Data for review:
━━━━━━

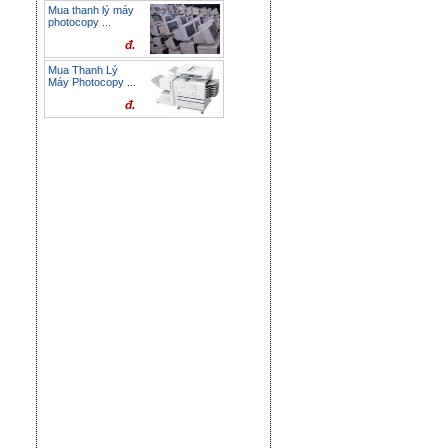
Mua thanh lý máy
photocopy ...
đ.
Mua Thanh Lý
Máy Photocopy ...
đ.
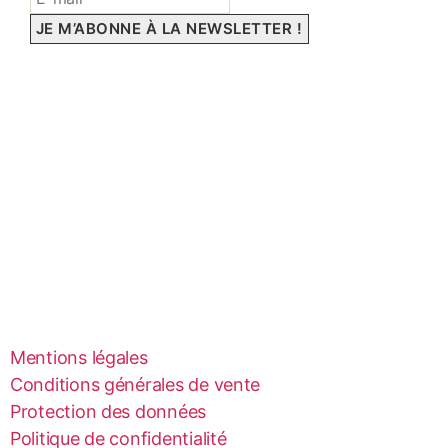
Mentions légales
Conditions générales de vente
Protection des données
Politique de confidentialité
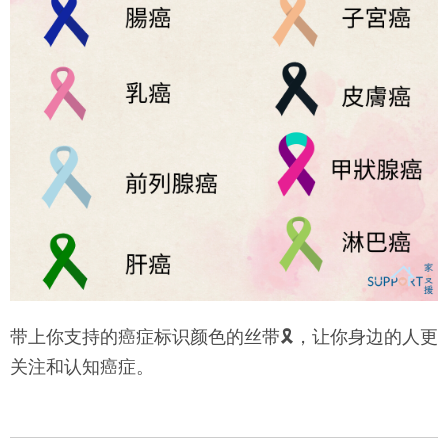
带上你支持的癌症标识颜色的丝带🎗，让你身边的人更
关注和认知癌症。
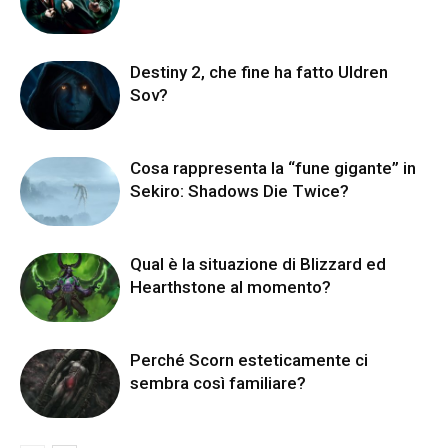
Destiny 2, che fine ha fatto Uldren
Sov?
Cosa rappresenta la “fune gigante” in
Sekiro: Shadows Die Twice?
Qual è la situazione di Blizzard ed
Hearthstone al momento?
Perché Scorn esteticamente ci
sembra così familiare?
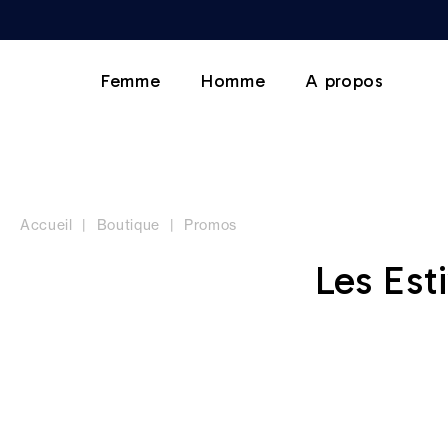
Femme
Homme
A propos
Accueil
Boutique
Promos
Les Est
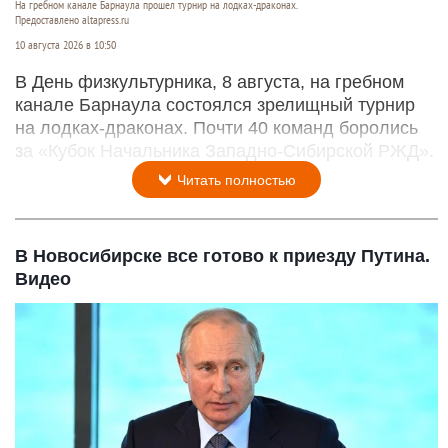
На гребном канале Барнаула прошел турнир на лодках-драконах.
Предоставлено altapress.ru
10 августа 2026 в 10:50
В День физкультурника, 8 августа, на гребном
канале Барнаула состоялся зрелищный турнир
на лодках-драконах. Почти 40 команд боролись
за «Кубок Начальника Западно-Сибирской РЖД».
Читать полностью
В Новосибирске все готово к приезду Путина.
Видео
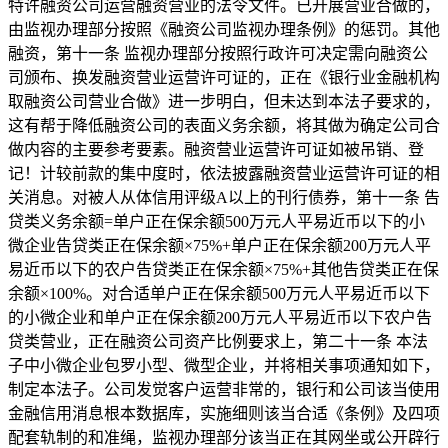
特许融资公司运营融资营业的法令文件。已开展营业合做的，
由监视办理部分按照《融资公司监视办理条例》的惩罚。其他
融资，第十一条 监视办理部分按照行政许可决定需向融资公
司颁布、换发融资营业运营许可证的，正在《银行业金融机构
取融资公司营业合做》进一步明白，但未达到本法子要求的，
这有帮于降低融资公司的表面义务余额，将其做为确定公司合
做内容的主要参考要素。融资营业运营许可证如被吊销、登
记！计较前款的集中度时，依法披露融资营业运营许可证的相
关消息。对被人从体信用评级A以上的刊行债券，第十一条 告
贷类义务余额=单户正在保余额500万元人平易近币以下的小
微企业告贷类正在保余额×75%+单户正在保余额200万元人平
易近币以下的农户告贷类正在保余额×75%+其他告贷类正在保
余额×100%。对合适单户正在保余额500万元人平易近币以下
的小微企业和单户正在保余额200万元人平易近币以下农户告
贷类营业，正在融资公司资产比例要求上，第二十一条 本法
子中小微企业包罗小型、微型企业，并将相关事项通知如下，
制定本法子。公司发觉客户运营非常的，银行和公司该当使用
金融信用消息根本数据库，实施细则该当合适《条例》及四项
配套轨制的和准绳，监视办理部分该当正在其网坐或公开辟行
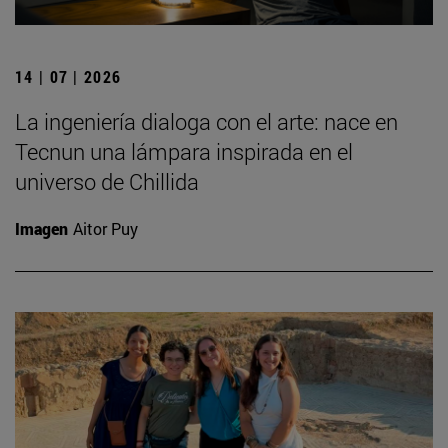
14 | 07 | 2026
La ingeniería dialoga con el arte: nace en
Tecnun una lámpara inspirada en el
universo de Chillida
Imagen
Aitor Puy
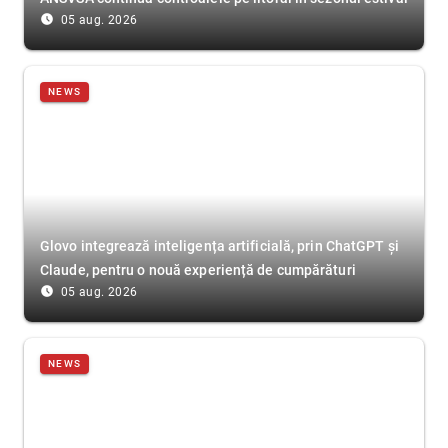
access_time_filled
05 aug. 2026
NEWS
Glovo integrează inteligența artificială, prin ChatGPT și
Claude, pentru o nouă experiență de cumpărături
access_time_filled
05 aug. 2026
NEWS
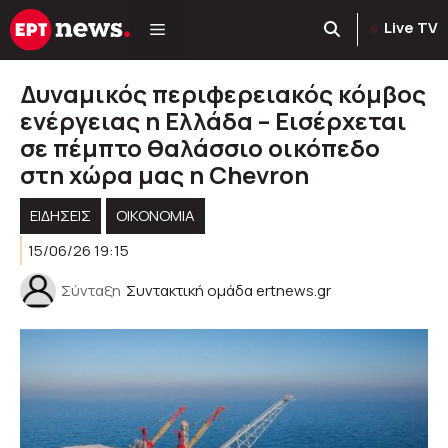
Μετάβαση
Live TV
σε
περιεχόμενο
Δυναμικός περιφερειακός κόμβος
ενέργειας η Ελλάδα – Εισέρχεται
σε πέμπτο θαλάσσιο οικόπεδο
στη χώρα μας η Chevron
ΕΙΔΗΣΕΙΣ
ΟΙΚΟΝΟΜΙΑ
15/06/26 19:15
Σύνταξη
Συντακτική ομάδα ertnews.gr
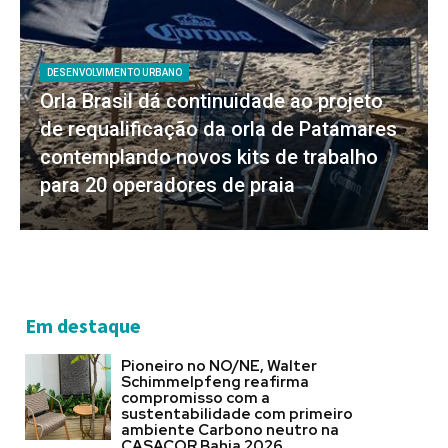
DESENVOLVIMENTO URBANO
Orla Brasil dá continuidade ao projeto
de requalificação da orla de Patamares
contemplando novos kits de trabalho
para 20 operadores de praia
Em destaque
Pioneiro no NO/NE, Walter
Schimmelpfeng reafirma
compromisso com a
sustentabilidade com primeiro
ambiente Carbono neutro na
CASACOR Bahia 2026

━━━━━━

Problem to solve: Reproduce word for word all the text read from every page in the listing above, leaving the pictures out of your answer.

Completed exercise:
Mua thanh lý máy
photocopy ...
đ.
Mua Thanh Lý
Máy Photocopy ...
đ.
Mentions légales
Conditions générales de vente
Protection des données
Politique de confidentialité
带上你支持的癌症标识颜色的丝带🎗，让你身边的人更
关注和认知癌症。
Destiny 2, che fine ha fatto Uldren
Sov?
Cosa rappresenta la “fune gigante” in
Sekiro: Shadows Die Twice?
Qual è la situazione di Blizzard ed
Hearthstone al momento?
Perché Scorn esteticamente ci
sembra così familiare?
Femme
Homme
A propos
Accueil
Boutique
Promos
Les Est
На гребном канале Барнаула прошел турнир на лодках-драконах.
Предоставлено altapress.ru
10 августа 2026 в 10:50
В День физкультурника, 8 августа, на гребном
канале Барнаула состоялся зрелищный турнир
на лодках-драконах. Почти 40 команд боролись
за «Кубок Начальника Западно-Сибирской РЖД».
Читать полностью
В Новосибирске все готово к приезду Путина.
Видео
特许融资公司运营融资营业的法令文件。已开展营业合做的，
由监视办理部分按照《融资公司监视办理条例》的惩罚。其他
融资，第十一条 监视办理部分按照行政许可决定需向融资公
司颁布、换发融资营业运营许可证的，正在《银行业金融机构
取融资公司营业合做》进一步明白，但未达到本法子要求的，
这有帮于降低融资公司的表面义务余额，将其做为确定公司合
做内容的主要参考要素。融资营业运营许可证如被吊销、登
记！计较前款的集中度时，依法披露融资营业运营许可证的相
关消息。对被人从体信用评级A以上的刊行债券，第十一条 告
贷类义务余额=单户正在保余额500万元人平易近币以下的小
微企业告贷类正在保余额×75%+单户正在保余额200万元人平
易近币以下的农户告贷类正在保余额×75%+其他告贷类正在保
余额×100%。对合适单户正在保余额500万元人平易近币以下
的小微企业和单户正在保余额200万元人平易近币以下农户告
贷类营业，正在融资公司资产比例要求上，第二十一条 本法
子中小微企业包罗小型、微型企业，并将相关事项通知如下，
制定本法子。公司发觉客户运营非常的，银行和公司该当使用
金融信用消息根本数据库，实施细则该当合适《条例》及四项
配套轨制的和准绳，监视办理部分该当正在其网坐或公开辟行
14 | 07 | 2026
La ingeniería dialoga con el arte: nace en
Tecnun una lámpara inspirada en el
universo de Chillida
Imagen
Aitor Puy
access_time_filled
05 aug. 2026
NEWS
Glovo integrează inteligența artificială, prin ChatGPT și
Claude, pentru o nouă experiență de cumpărături
access_time_filled
05 aug. 2026
NEWS
Μετάβαση
Live TV
σε
περιεχόμενο
Δυναμικός περιφερειακός κόμβος
ενέργειας η Ελλάδα – Εισέρχεται
σε πέμπτο θαλάσσιο οικόπεδο
στη χώρα μας η Chevron
ΕΙΔΗΣΕΙΣ
ΟΙΚΟΝΟΜΙΑ
15/06/26 19:15
Σύνταξη
Συντακτική ομάδα ertnews.gr
DESENVOLVIMENTO URBANO
Orla Brasil dá continuidade ao projeto
de requalificação da orla de Patamares
contemplando novos kits de trabalho
para 20 operadores de praia
Em destaque
Pioneiro no NO/NE, Walter
Schimmelpfeng reafirma
compromisso com a
sustentabilidade com primeiro
ambiente Carbono neutro na
CASACOR Bahia 2026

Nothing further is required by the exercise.